• [Tugas 1] Tolong salin ulang entri dari baris pertama entri sampai baris yang memuat "28 CONTINUED: 28", kedua ujungnya ikut disalin. Gambar tidak perlu dimasukkan ke dalam jawaban.

Don’t come to Bandung, if you left a wife at home” (Jangan datang ke Bandung, bila kautinggalkan istrimu di rumah) merupakan motto parawisata di kota Bandung tempo doeloe. Kalau sudah tiba di Bandung, banyak turis “kecantol” hatinya pada kota yang dihuni banyak mojang kutilang ayu (kuning, tinggi, langsing, ayu) dan keindahan kota Bandung mampu menyihir sang turis sehingga melupakan istrinya di rumah. Weleh….
Kota Bandung relatif muda dibanding Sumedang, Cirebon atau Cianjur, cobalah simak: “Aen een negrije genaemt Bandong bestanende uijt 25 a 30 huysen” (Ada sebuah negeri dinamakan Bandong yang terdiri atas 25 sampai 30 rumah”. Demikian tulis seorang petualang Juliaen de Silva tahun 1641 seperti dipaparkan Haryoto Kunto, kuncen Kota Bandung dalam bukunya “Wajah Bandoeng Tempo Doeloe”. Buku Kunto dijadikan rujukan berbagai referensi mengenai Kota Bandung (SD Ed. 470). Menurut keterangan Prof. Dr. EC Godee Molsbergen (1935), Landasarchivaris (Arsip Belanda) di Batavia, dari data ditemukan mungkin Juliaen da Silva orang asing pertama keluyuran di wilayah Bandung.

• [Data]
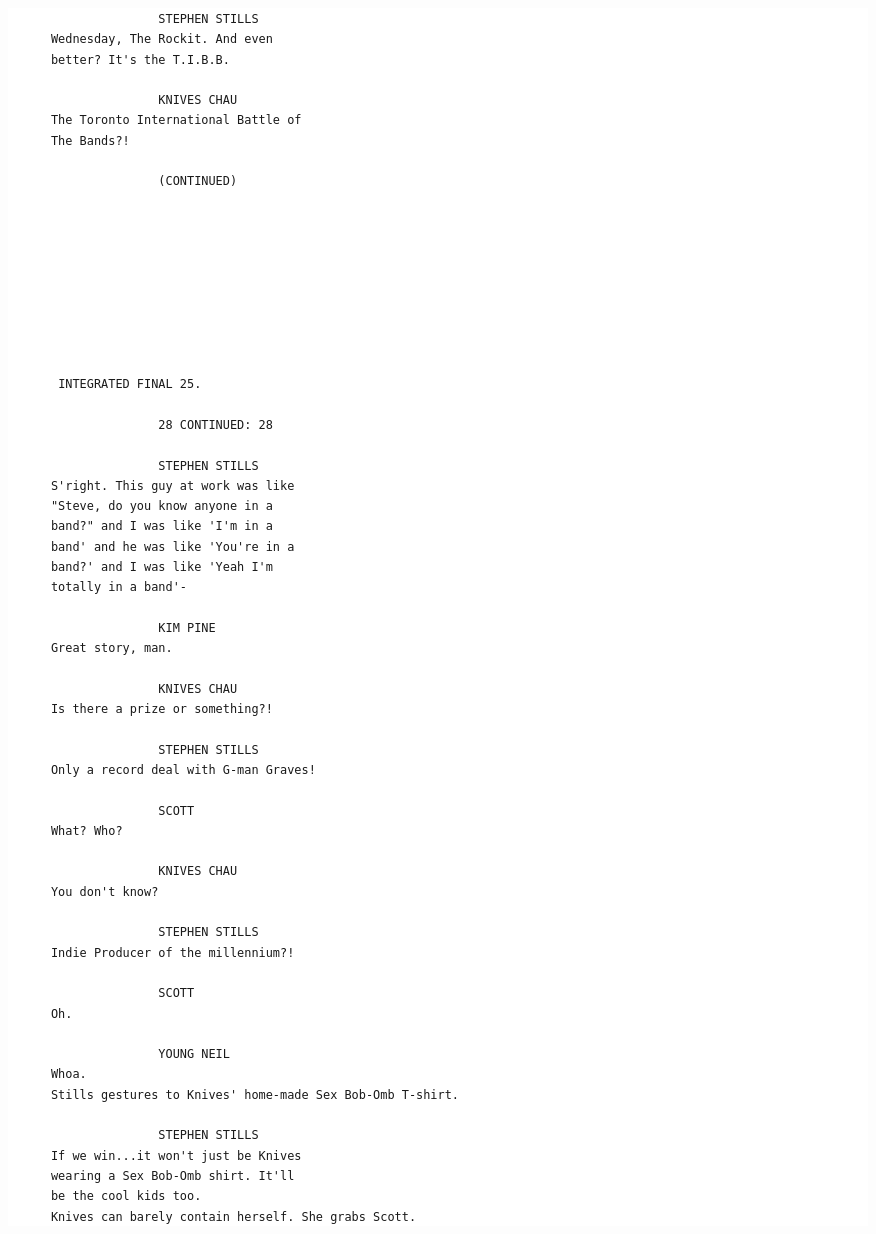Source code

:                          STEPHEN STILLS
          Wednesday, The Rockit. And even
          better? It's the T.I.B.B.

                         KNIVES CHAU
          The Toronto International Battle of
          The Bands?!

                         (CONTINUED)

                         

                         

                         

                         

           INTEGRATED FINAL 25.

                         28 CONTINUED: 28

                         STEPHEN STILLS
          S'right. This guy at work was like
          "Steve, do you know anyone in a
          band?" and I was like 'I'm in a
          band' and he was like 'You're in a
          band?' and I was like 'Yeah I'm
          totally in a band'-

                         KIM PINE
          Great story, man.

                         KNIVES CHAU
          Is there a prize or something?!

                         STEPHEN STILLS
          Only a record deal with G-man Graves!

                         SCOTT
          What? Who?

                         KNIVES CHAU
          You don't know?

                         STEPHEN STILLS
          Indie Producer of the millennium?!

                         SCOTT
          Oh.

                         YOUNG NEIL
          Whoa.
          Stills gestures to Knives' home-made Sex Bob-Omb T-shirt.

                         STEPHEN STILLS
          If we win...it won't just be Knives
          wearing a Sex Bob-Omb shirt. It'll
          be the cool kids too.
          Knives can barely contain herself. She grabs Scott.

• [Tugas 2] Ganti "turis" dengan "wisatawan" pada bagian teks tentang Bandung dari "Don’t come to" sampai "di rumah. Weleh….", lalu tuliskan bagian itu.

• [Hasil Tugas 1]
Source code

:                          STEPHEN STILLS
          Wednesday, The Rockit. And even
          better? It's the T.I.B.B.

                         KNIVES CHAU
          The Toronto International Battle of
          The Bands?!

                         (CONTINUED)

                         

                         

                         

                         

           INTEGRATED FINAL 25.

                         28 CONTINUED: 28

• [Hasil Tugas 2]
Don’t come to Bandung, if you left a wife at home” (Jangan datang ke Bandung, bila kautinggalkan istrimu di rumah) merupakan motto parawisata di kota Bandung tempo doeloe. Kalau sudah tiba di Bandung, banyak wisatawan “kecantol” hatinya pada kota yang dihuni banyak mojang kutilang ayu (kuning, tinggi, langsing, ayu) dan keindahan kota Bandung mampu menyihir sang wisatawan sehingga melupakan istrinya di rumah. Weleh….